Retired Maj. Gen. Paul Eaton, a senior advisor with liberal veterans group VoteVets, told reporters Thursday that while improvement is critical to the VA’s mission, “what this administration is doing is not about efficiency or improving care.”
He pointed to the remarks made by Trump advisor Alina Habba, who on Tuesday suggested that some federal workers who are veterans might not be “fit to have a job,” a quote that quickly prompted outrage.
“We have a fiscal responsibility to use taxpayer dollars to pay people that actually work,” Habba told reporters outside the White House. “That doesn’t mean that we forget our veterans by any means. We are going to care for them in the right way, but perhaps they’re not fit to have a job at this moment, or not willing to come to work.”
Eaton said that stance reflected that the DOGE cuts are “far more about cruelty than efficiency.”
And American Federation of Government Employees National President Everett Kelley called on Congress to intervene in the firings, saying that Trump and DOGE’s “reckless plan” will backfire on millions of veterans and their families
“The DOGE plunder of career VA employees, adding to the illegal mass firings of thousands of probationary employees, can only make matters worse,” he said in a statement. “Veterans and their families will suffer unnecessarily, and the will of Congress will be ignored.”
Most Republicans so far have chosen to keep quiet or offer muted responses to the Trump administration’s changes.

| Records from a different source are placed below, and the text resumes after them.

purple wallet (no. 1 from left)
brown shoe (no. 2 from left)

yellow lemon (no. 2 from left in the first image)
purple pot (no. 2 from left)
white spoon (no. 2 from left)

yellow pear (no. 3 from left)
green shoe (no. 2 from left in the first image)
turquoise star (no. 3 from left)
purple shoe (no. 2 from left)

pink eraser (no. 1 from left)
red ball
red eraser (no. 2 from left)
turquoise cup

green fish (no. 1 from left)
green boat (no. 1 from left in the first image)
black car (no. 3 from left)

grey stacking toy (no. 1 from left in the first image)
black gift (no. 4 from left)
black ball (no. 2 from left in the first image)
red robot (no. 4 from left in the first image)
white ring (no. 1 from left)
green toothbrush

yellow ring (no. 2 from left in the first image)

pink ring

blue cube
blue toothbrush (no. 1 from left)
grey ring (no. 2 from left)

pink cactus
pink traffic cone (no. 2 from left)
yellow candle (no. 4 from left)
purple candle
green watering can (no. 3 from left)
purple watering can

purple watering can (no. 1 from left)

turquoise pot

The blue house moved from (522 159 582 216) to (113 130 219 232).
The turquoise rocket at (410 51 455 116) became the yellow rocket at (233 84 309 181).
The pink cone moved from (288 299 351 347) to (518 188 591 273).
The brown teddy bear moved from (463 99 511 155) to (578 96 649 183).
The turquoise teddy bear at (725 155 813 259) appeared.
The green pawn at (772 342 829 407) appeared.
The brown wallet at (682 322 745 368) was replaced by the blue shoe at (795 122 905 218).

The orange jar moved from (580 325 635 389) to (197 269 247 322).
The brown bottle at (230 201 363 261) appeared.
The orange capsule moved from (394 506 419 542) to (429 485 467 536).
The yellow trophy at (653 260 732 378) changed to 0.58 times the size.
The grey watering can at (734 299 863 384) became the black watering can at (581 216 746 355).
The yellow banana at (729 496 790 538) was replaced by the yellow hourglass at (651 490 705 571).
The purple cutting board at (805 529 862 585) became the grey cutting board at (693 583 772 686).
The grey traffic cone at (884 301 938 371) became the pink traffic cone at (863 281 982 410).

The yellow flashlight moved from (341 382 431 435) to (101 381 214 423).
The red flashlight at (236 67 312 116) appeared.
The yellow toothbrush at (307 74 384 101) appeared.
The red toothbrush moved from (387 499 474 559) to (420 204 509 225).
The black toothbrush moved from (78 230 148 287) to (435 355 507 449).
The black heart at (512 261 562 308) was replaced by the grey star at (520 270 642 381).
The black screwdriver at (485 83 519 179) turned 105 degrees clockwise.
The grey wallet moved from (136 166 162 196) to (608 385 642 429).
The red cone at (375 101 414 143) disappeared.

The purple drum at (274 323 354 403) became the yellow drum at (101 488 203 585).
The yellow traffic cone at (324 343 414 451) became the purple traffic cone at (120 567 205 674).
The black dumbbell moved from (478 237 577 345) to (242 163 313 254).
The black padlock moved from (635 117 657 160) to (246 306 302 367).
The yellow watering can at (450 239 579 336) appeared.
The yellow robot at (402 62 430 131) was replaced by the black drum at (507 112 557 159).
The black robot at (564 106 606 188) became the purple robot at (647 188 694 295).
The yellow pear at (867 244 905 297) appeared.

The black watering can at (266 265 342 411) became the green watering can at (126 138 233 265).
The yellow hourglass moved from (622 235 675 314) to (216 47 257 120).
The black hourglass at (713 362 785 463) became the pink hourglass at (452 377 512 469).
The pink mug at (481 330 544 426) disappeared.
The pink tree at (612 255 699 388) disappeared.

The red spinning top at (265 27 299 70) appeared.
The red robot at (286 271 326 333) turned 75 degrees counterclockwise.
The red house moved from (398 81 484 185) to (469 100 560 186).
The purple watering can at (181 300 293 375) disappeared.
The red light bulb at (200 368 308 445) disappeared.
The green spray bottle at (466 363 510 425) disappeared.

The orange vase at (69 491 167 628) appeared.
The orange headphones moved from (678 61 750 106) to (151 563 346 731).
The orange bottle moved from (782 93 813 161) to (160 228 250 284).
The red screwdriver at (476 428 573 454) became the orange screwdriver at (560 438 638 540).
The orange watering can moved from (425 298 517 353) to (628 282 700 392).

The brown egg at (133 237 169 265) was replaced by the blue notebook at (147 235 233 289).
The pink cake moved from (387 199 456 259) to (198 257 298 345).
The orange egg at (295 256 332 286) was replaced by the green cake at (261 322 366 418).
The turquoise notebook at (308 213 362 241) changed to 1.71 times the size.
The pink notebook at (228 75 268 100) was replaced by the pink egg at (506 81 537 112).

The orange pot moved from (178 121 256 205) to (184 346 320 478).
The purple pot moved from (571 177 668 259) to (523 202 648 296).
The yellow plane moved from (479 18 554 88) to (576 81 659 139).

A former VA secretary under Trump’s first term, David Shulkin, said Thursday on CNN that he did not “know any system that slashes its way to excellence,” though did not outright condemn the move.
Rep. Tom Barrett (R-Mich.) sent a letter to Collins on Tuesday, asking for a review of the VA’s workforce reduction process and consider rehiring laid-off personnel.
“The Department of Veterans Affairs has a responsibility to those it serves to exercise the utmost degree of discipline when reducing the workforce,” Barrett wrote. “We must collectively recognize that any veteran who hangs up their boots and continues to serve their country at the VA is cut from a different cloth. It is incumbent upon us to treat them with the dignity and respect they deserve, even if separation is warranted.”
In a Wednesday evening cabinet meeting at the White House, Collins reportedly stressed the VA should not bluntly slash employees and instead need to be strategic about it, The New York Times reported.
Trump agreed, The Times reported, and said the VA should keep smart employees and get rid of bad ones.